- **Task set**:
a. Extract the stretch from "In April 1940" through "mentioned in despatches." from the passage on Senior's 1940 service in France.
b. Extend the passage on Senior's 1940 service in France, picking up after its final sentence.

- **Document section**:
────────

In April 1940 Senior, who was by now officer commanding D Company, was sent to France with his battalion to reinforce the British Expeditionary Force (BEF). As part of the 131st Infantry Brigade of the 44th (Home Counties) Division, the battalion was not to stay in France long as the Battle of France began just a few weeks later, which resulted in the BEF being almost surrounded by the superior German Wehrmacht forces and the BEF having to retreat to the port of Dunkirk, from where they were evacuated to England. For his services during the relatively brief campaign in France and Belgium, Senior was awarded the Distinguished Service Order (DSO) and was later mentioned in despatches.

────────

[Saved entries]

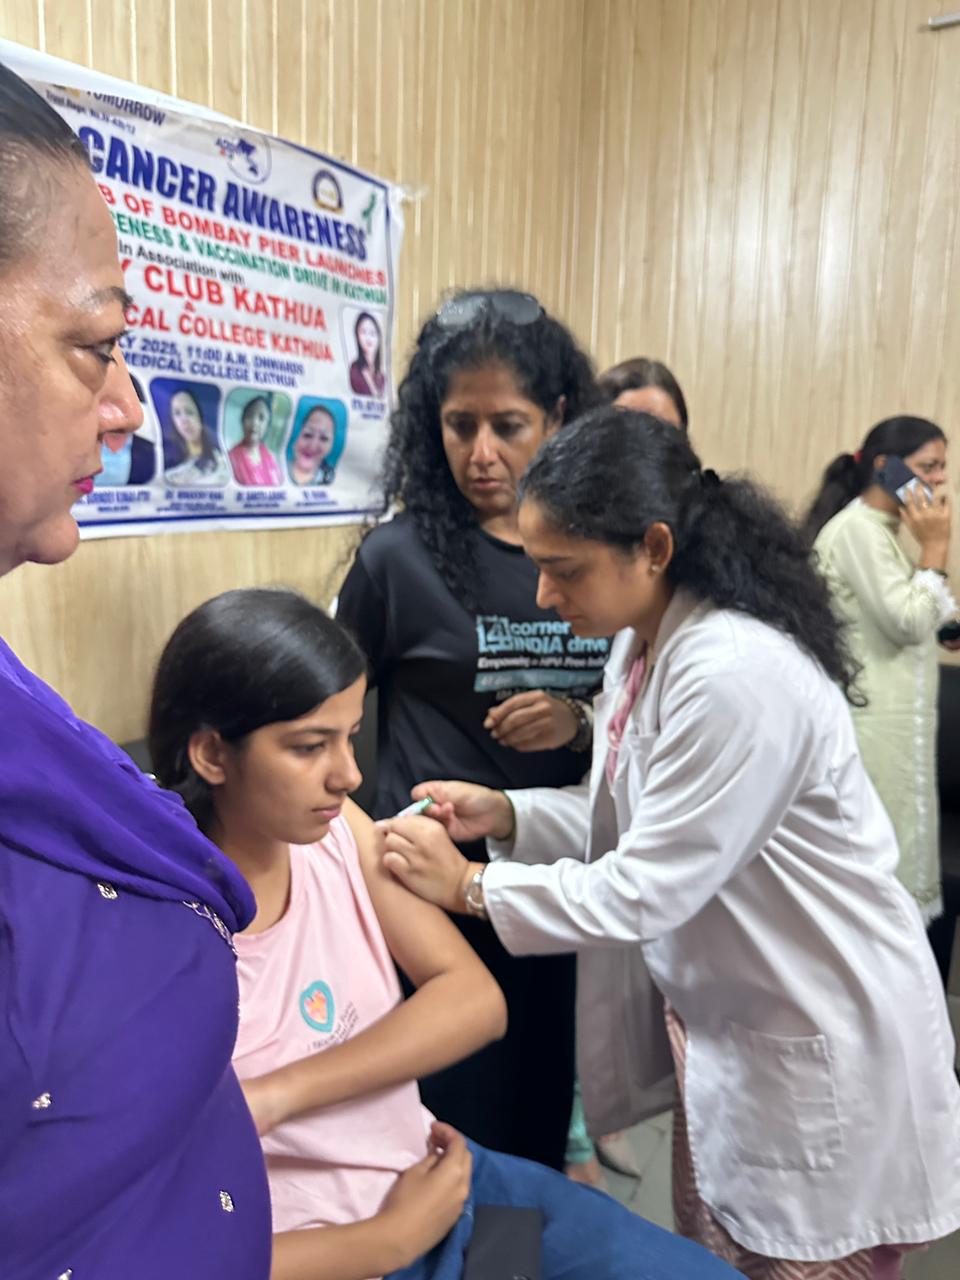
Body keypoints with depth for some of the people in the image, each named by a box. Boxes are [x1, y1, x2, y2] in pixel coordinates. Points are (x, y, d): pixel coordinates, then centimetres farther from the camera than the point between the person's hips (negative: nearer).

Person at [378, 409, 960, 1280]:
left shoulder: (737, 675, -30)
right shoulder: (643, 646, 0)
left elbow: (646, 890, -26)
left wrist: (469, 886, -17)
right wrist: (507, 816, -6)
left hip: (820, 1051, -8)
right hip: (725, 1029, 9)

────────

- **Results in order**:
a.
In April 1940 Senior, who was by now officer commanding D Company, was sent to France with his battalion to reinforce the British Expeditionary Force (BEF). As part of the 131st Infantry Brigade of the 44th (Home Counties) Division, the battalion was not to stay in France long as the Battle of France began just a few weeks later, which resulted in the BEF being almost surrounded by the superior German Wehrmacht forces and the BEF having to retreat to the port of Dunkirk, from where they were evacuated to England. For his services during the relatively brief campaign in France and Belgium, Senior was awarded the Distinguished Service Order (DSO) and was later mentioned in despatches.

b.
Senior was later to command the 5th Battalion of the Queen's Own Royal West Kent Regiment from May–October 1942, seeing action at the Battle of Alam el Halfa, before returning to the 1/7th Battalion of the Queen's, this time in command, during the Second Battle of El Alamein. He led the battalion, which by now was part of the 7th Armoured Division, throughout the final stages of the Western Desert campaign and in the Tunisian campaign, until early 1943 when he was promoted to brigadier and assumed command of the 50th Division's 151st Infantry Brigade from Brigadier Daniel Beak. The brigade had also seen service in Africa and soon fought in the Allied invasion of Sicily from July–August 1943, and was eventually returned to the United Kingdom towards the end of 1943.

Senior and his brigade next fought in the Normandy landings and the subsequent battle of Normandy which followed. Senior was wounded in action soon after, however, and he spent the next few months recovering from his injuries before taking command of the 49th Division's 56th Infantry Brigade in late January 1945. One of his three battalion commanders was Robert Bray, who would become a four star general. Senior was to lead the 56th during the rest of the war, most notably during the liberation of Arnhem in April. The end of World War II in Europe followed soon afterward.